To straighten the record on two other items in the authors’ response: (i) in the second RCT, the Family Connects and control groups were highly-similar at study entry in their key characteristics, including infant medical risk (see baseline table); and (ii) the third “trial” described in their response and in the Dodge/Goodman chapter was not an RCT, but rather a pre-post study that examined child and family outcomes in four North Carolina counties before and after adoption of Family Connects (and is considered a very weak study design (link, p. 2).
We appreciate the authors’ engagement in this discussion, and hope it is useful to readers.
 We corrected a typographical error in the second research question, as follows: “Is random assignment to [the program] associated with lower child total emergency medical care costs utilization (emergency room costs visits and overnight hospital costs stays) and costs between child birth and age 24 months?” This correction is consistent with the phrasing used in the study’s pre-registered analysis plan as well as the phrasing of the first research question.
 As shown in the first chart, the study found a trend toward lower emergency medical care utilization by mothers in the Family Connects group versus control group. This effect approached, but did not reach, statistical significance (p=0.09), and is therefore less reliable—i.e., more likely to be due to chance—than the adverse effect on child emergency care utilization (p=0.01).
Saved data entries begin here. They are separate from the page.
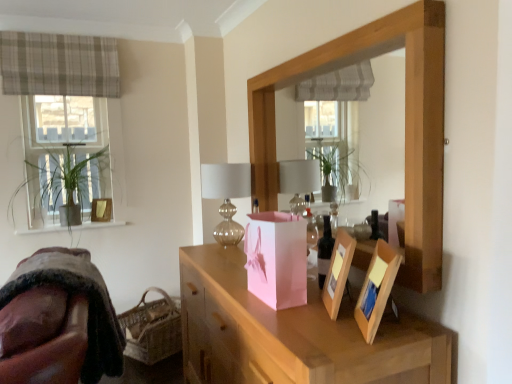
Question: Considering the relative sizes of dark brown glass bottle at center and woven brown basket at lower left in the image provided, is dark brown glass bottle at center bigger than woven brown basket at lower left?

Choices:
 (A) yes
 (B) no

Answer: (B)

Question: From a real-world perspective, is dark brown glass bottle at center positioned under woven brown basket at lower left based on gravity?

Choices:
 (A) no
 (B) yes

Answer: (A)

Question: Does dark brown glass bottle at center contain woven brown basket at lower left?

Choices:
 (A) yes
 (B) no

Answer: (B)

Question: Is dark brown glass bottle at center oriented away from woven brown basket at lower left?

Choices:
 (A) yes
 (B) no

Answer: (B)

Question: Is dark brown glass bottle at center wider than woven brown basket at lower left?

Choices:
 (A) no
 (B) yes

Answer: (A)

Question: Considering the relative sizes of dark brown glass bottle at center and woven brown basket at lower left in the image provided, is dark brown glass bottle at center taller than woven brown basket at lower left?

Choices:
 (A) no
 (B) yes

Answer: (A)

Question: From the image's perspective, is plaid fabric curtain at upper left below matte gold picture frame at upper left?

Choices:
 (A) yes
 (B) no

Answer: (B)

Question: Considering the relative sizes of plaid fabric curtain at upper left and matte gold picture frame at upper left in the image provided, is plaid fabric curtain at upper left smaller than matte gold picture frame at upper left?

Choices:
 (A) yes
 (B) no

Answer: (B)

Question: Is plaid fabric curtain at upper left bigger than matte gold picture frame at upper left?

Choices:
 (A) yes
 (B) no

Answer: (A)

Question: Is plaid fabric curtain at upper left turned away from matte gold picture frame at upper left?

Choices:
 (A) yes
 (B) no

Answer: (B)

Question: Is plaid fabric curtain at upper left to the left of matte gold picture frame at upper left from the viewer's perspective?

Choices:
 (A) yes
 (B) no

Answer: (A)

Question: From a real-world perspective, is plaid fabric curtain at upper left over matte gold picture frame at upper left?

Choices:
 (A) no
 (B) yes

Answer: (B)

Question: Would you say translucent glass table lamp at center is a long distance from pink paper bag at center?

Choices:
 (A) yes
 (B) no

Answer: (B)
 The baseline imbalance in infant medical risk referenced in the authors’ response applies only to the subsample of families (comprising 39 percent of the full RCT sample) who consented after random assignment to the measurement of outcomes such as maternal anxiety through an interview. This subsample was not used to measure the study’s primary outcomes of emergency medical care utilization and costs, so the baseline imbalance in this subsample is not relevant to the study’s primary findings.
 Because this type of study measures outcomes for children and families before and after the counties’ adoption of Family Connects, but does so without reference to a group of control or comparison counties, the study cannot answer whether any changes observed in these outcomes over time would have occurred anyway, even without adoption of Family Connects.